Hz. Aişe (R.a) anlatıyor: "Resulullah aleyhissalatu vesselam buyurdular ki: "Eğer bir kimsenin bir başkasına secde etmesini emretseydim, kadına, kocasına secde etmesini emrederdim ve eğer bir erkek karısına kırmızı bir dağdan siyah bir dağa ve siyah bir dağdan kırmızı bir dağa taş taşımayı emretseydi, uygun olan, kadının bu emri yerine getirmesidir."
 
Ebu Vail radıyallahu anh anlatıyor: "Urve İbnu Muhammed es-Sa'di'nin yanına girdik. Bir zat kendisine konuştu ve Urve'yi kızdırdı. Urve kalkıp abdest aldı ve:

"Babam, dedem Atiyye radıyallahu anh'tan anlattı ki, o, Resûlullah aleyhissalâtu vesselâm'ın şöyle söylediğini nakletmiştir:

"Öfke şeytandandır, şeytan da ateşten yaratılmıştır, ateş ise su ile söndürülmektedir; öyleyse biriniz öfkelenince hemen kalkıp abdest alsın."

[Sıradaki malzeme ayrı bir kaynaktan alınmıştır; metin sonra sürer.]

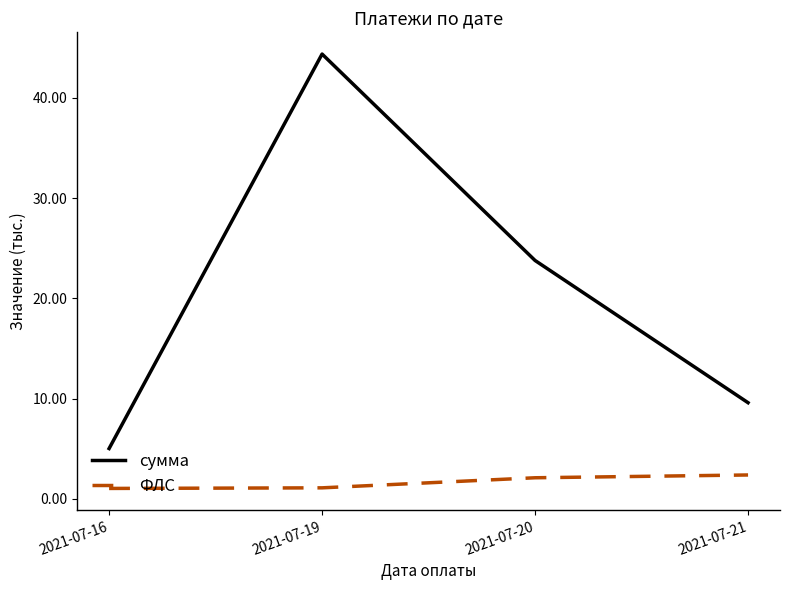

Is the value of ФЛС at 2021-07-16 greater than the value of сумма at 2021-07-21?

No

(Ebu Davud, Edeb 4, (4784))
 
Ebu Hüreyre (radıyallâhu anh) anlatıyor: "Resülullah (aIeyhissalâtü vesselâm) (bir gün), Hasan İbnu Ali (radıyallâhu anhümâ)'yı öpmüş idi. Bu sırada yanında bulunan Akra' İbnu Hâbis, (sanki bunu tuhaf karşıladı ve: ) "Benim on tane çocuğum var. Fakat onlardan hiçbirini öpmedim" dedi. Resülullah (aleyhissalâtü vesselâm) ona bakıp:

"Merhamet etmeyene merhamet edilmez" buyurdu."

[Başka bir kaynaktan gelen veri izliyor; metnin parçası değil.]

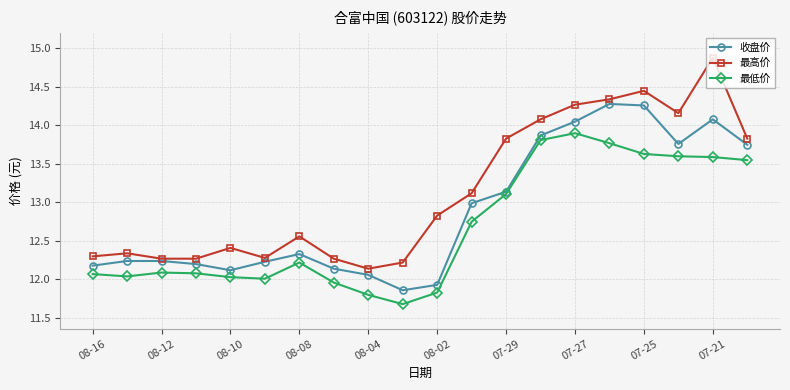

True or false: 最低价 and 最高价 intersect in this chart.

False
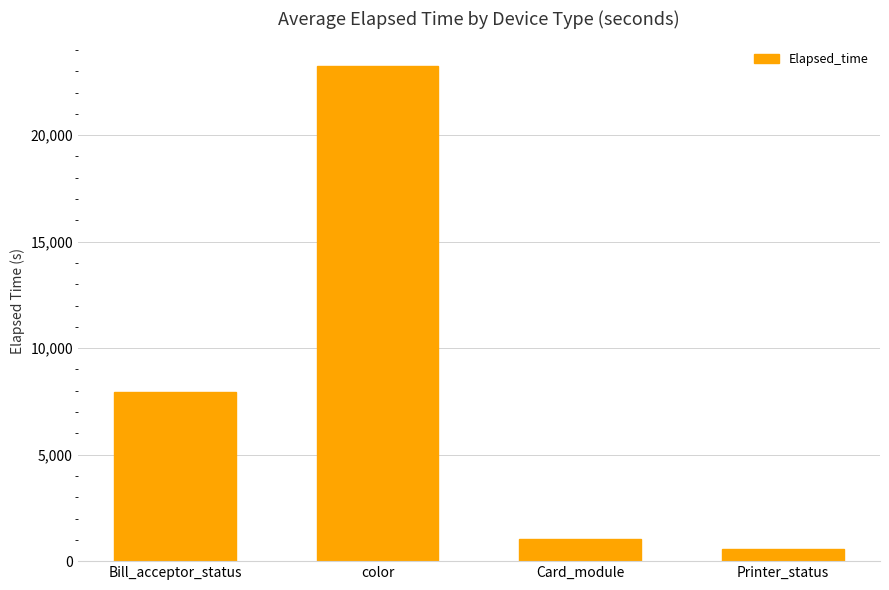

At which label is the value closest to 11898?

Bill_acceptor_status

(Buhâri, Edeb 18, Müslim, Fedâil 65, (2318); Tirmizi, Birr 12, (1912); Ebü Dâvud, Edeb 156, (5218))

Rezin ilâve etti: "(Resülullah (aleyhissalâtü vesselâm) şunu da söyledi:"Allah siz(in kalbiniz)den merhameti çıkardı ise ben ne yapabilirim?"